その理由は、ImagineVRが他のどの配信プラットフォームとも違い、日本のインディー・同人系のコンテンツに特化した配信プラットフォームとなることを事業目標に掲げているからだ。その第一歩が、国内最大級の同人系コンテンツ販売プラットフォーム「DLsite.com」との業務提携となる。
同人文化とVR。一見、およそ交わることのなさそうな2つのもの。ImagineVRはこの2つをつなげて、一体どんなサービスを立ち上げ、どんな存在になろうとしているのだろうか?ImagineVRを率いるCEO彩香・ハーン氏へのインタビューを交えつつ、そのユニークな目論見をご紹介していこう。
同人×VR。ローカライズを無料提供し、海外展開をめざすクリエイターの架け橋に
ImagineVRは、去る9月29日、配信プラットフォームのβテストを開始した。それに合わせて、国内最大級の同人系コンテンツ販売プラットフォームである「DLsite.com」との業務提携を発表。それを通じ、ImagineVRは日本国内のインディー・同人系のVRコンテンツを国内・海外で配信するための特化型コンテンツプラットフォームを目指すということが明らかになっている。
PC向けのVRコンテンツ界隈ではOculus Store、Steamといった大手のコンテンツ配信プラットフォームが支配的な存在になることが見込まれているが、ImagineVRがやろうとしているのは、もっとニッチ(しかしグローバルな)なVRマーケットの立ち上げである。
VR時代のゲームコンテンツは、CCP Gamesの「EVE Valkyrie」のように従来型のゲームの迫力や臨場感を極端に高める方向性のものもあれば、バンダイナムコエンターテイメント・TEKKEN PROJECTチームによるPlayStation VR向け技術デモ「サマーレッスン」のように、VRならではの、バーチャルキャラクターとのミニマルでパーソナルな体験を追求するコンテンツもあり、その双方が大きな魅力を持っている。

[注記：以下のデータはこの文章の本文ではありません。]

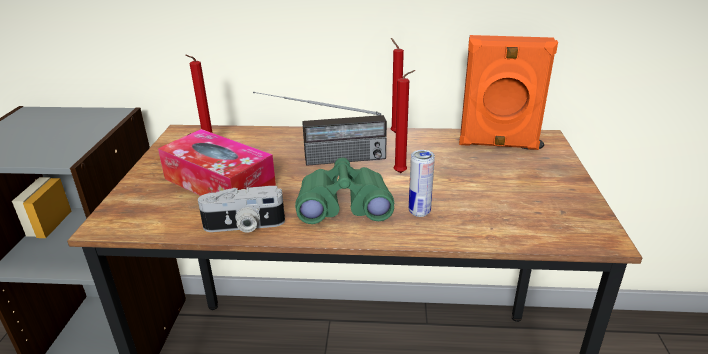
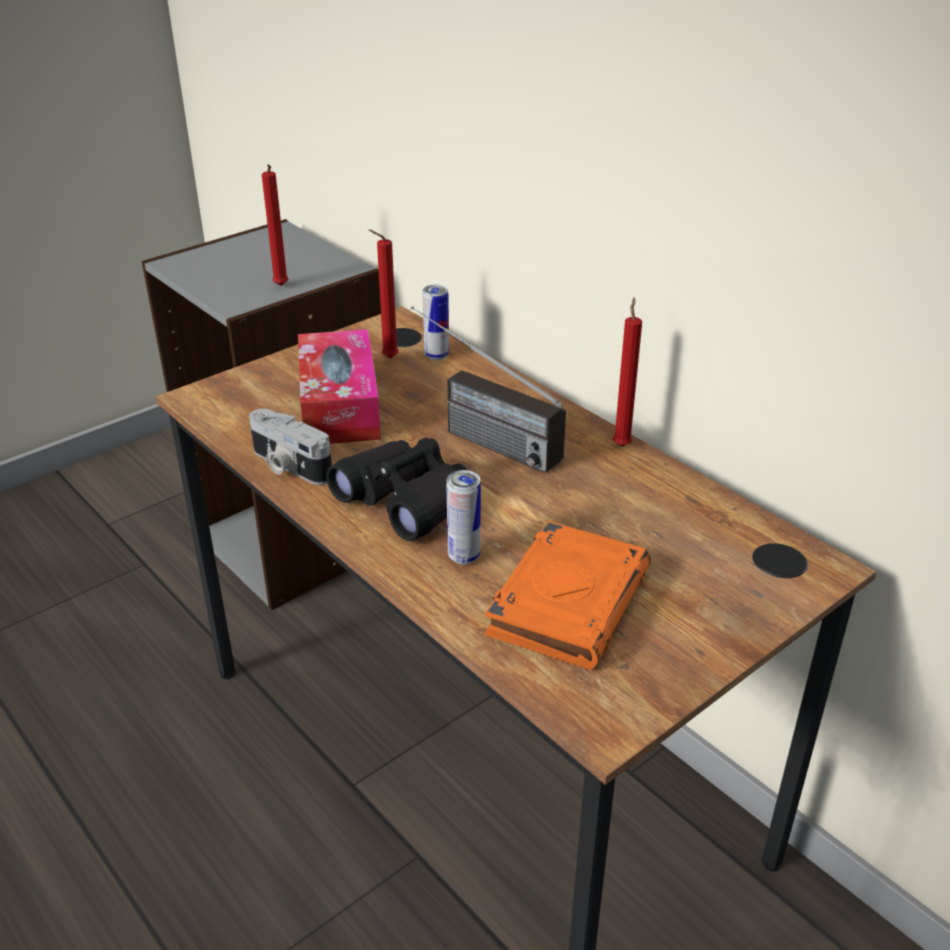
camera: 45 degrees right, 5 degrees up
green binoculars [295,158,394,224] -> black binoculars [326,438,467,541]
red candle [394,70,416,173] -> red candle moved to [262,164,288,286]
orange speaker [459,35,558,150] -> none
none -> can [423,285,449,361]
none -> orange book [485,521,651,670]

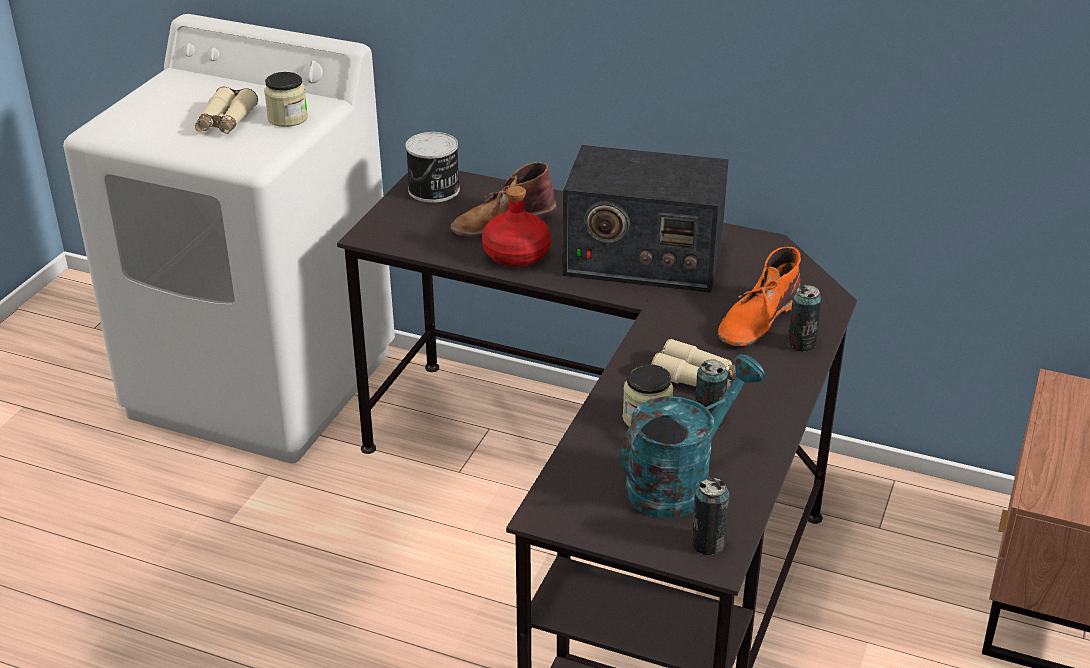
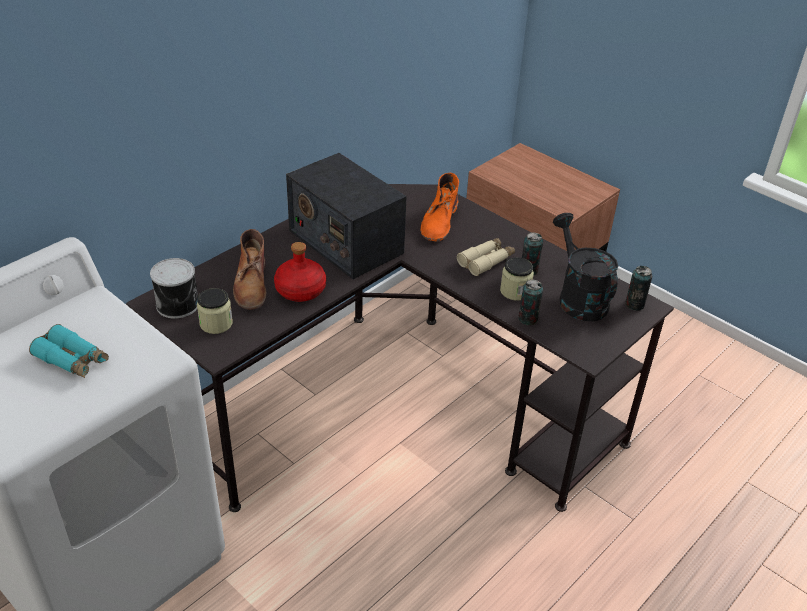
camera: 70 degrees left, 5 degrees up
beige binoculars [195,87,258,134] -> turquoise binoculars [29,324,109,378]
jar [264,72,308,127] -> jar moved to [197,288,233,334]
radio [562,145,729,293] -> radio turned 105 degrees clockwise [286,153,407,279]
turquoise watering can [620,354,765,518] -> black watering can [553,213,619,321]
orange boot [718,247,801,347] -> orange boot turned 45 degrees clockwise [421,173,459,242]
can [788,285,822,352] -> can moved to [518,280,543,325]

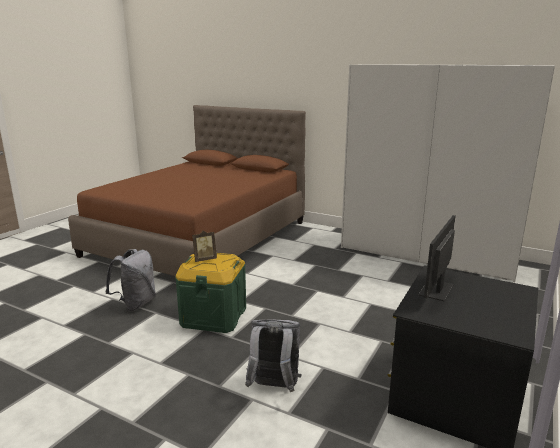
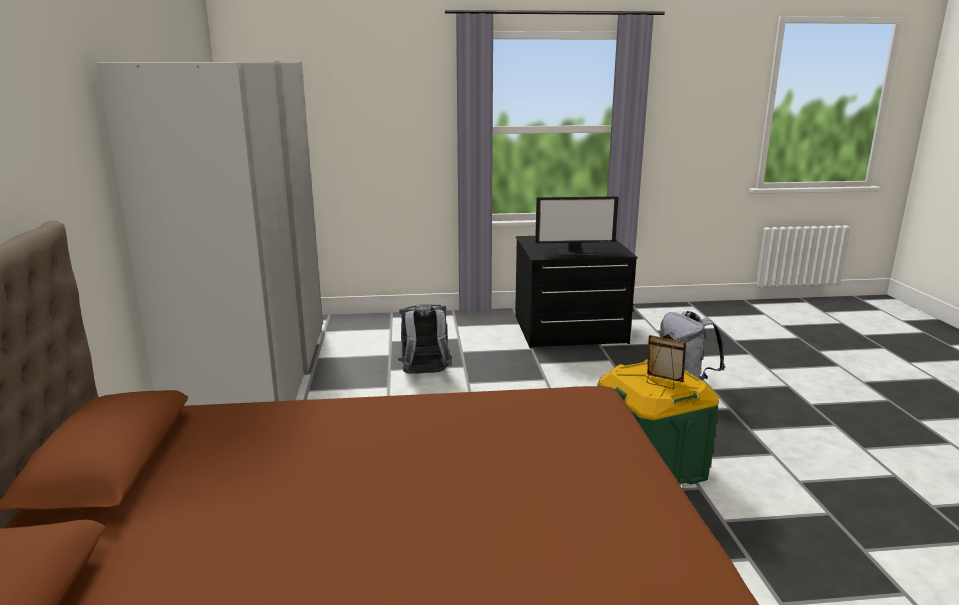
camera: 125 degrees left, 0 degrees up
grey backpack [105,249,156,311] -> grey backpack moved to [398,304,452,374]

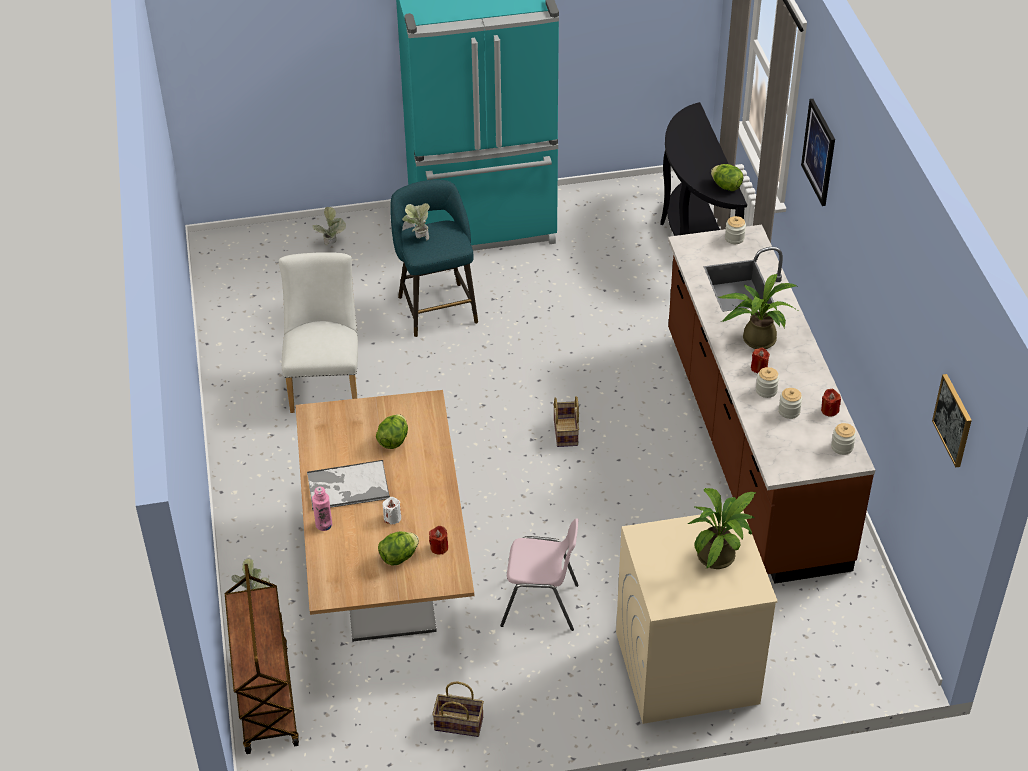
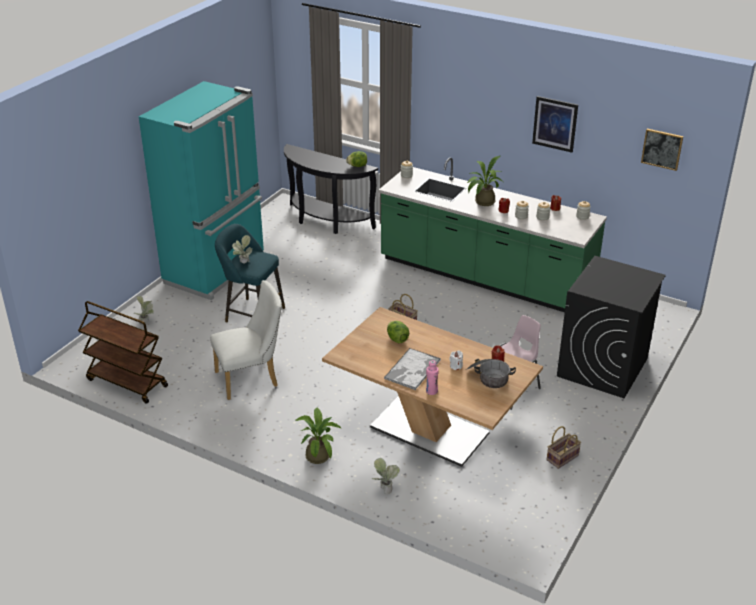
camera: 50 degrees left, 10 degrees down
brown cart [225,564,299,754] -> brown cart moved to [78,301,168,404]
white chair [279,252,358,413] -> white chair turned 120 degrees clockwise [210,280,282,400]
lettuce [378,531,419,566] -> cooking pot [466,359,516,388]
beige washing machine [616,511,778,724] -> black washing machine [557,256,666,398]
brown counter [668,225,875,584] -> green counter [379,157,607,312]
potted plant [687,488,757,569] -> potted plant moved to [295,407,342,464]
picture [801,99,835,206] -> picture moved to [532,96,578,153]

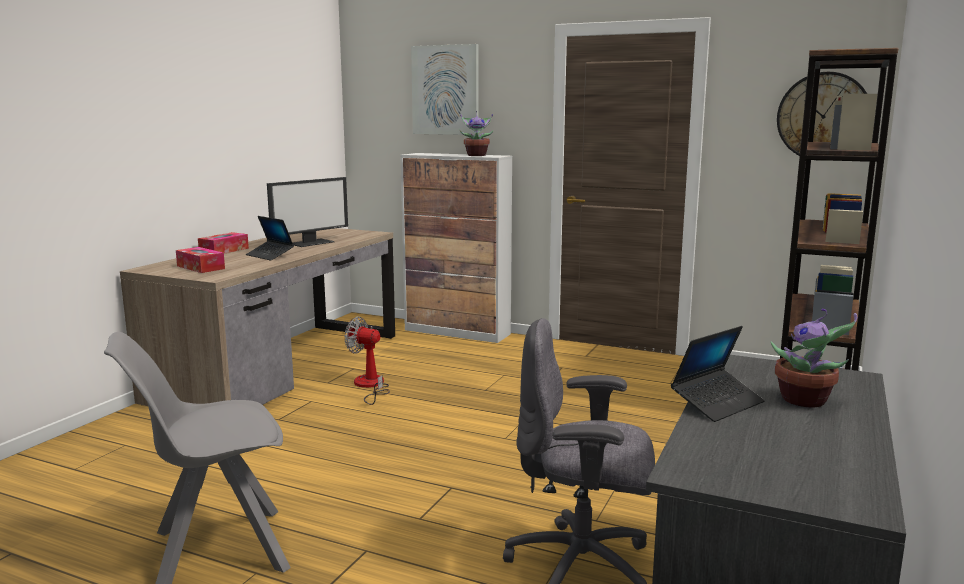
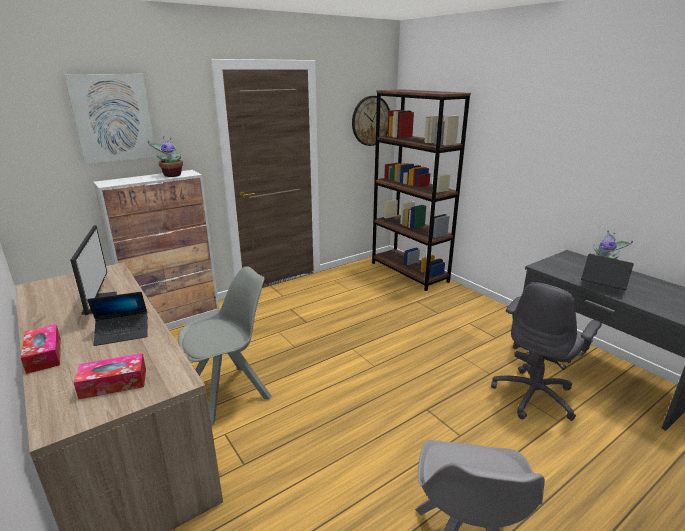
camera: 60 degrees left, 10 degrees up
fan [344,317,390,405] -> grey chair [178,266,272,426]
laptop [671,326,765,422] -> laptop turned 45 degrees counterclockwise [581,254,634,290]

和洋で比べてみると、日本はバーチャルキャラクター文化の分厚さや多様性において圧倒的だ。世界中に薄く広くファンが存在しているし、VR技術との相性も非常に良い。そして、そういったコンテンツの苗床として、自主出版・自主流通が基本の同人市場は欠くべからざる重要な存在だ。漫画・ラノベ・アニメ・ゲームといった広きに渡る国内の同人市場は、2014年時点で700億円規模と言われ、持続的な成長を続けており、その界隈からプロのクリエイターも大勢誕生してきている。今後はその界隈からVR向けのコンテンツも多数でてくることだろう。
ImagineVRがコンテンツ配信のソリューションを持ち込もうとしているのは、まさにこの部分だ。ほぼ日本でしか製作されていない種類のコンテンツを、VRをテコにして世界へ広げようとしているのだ。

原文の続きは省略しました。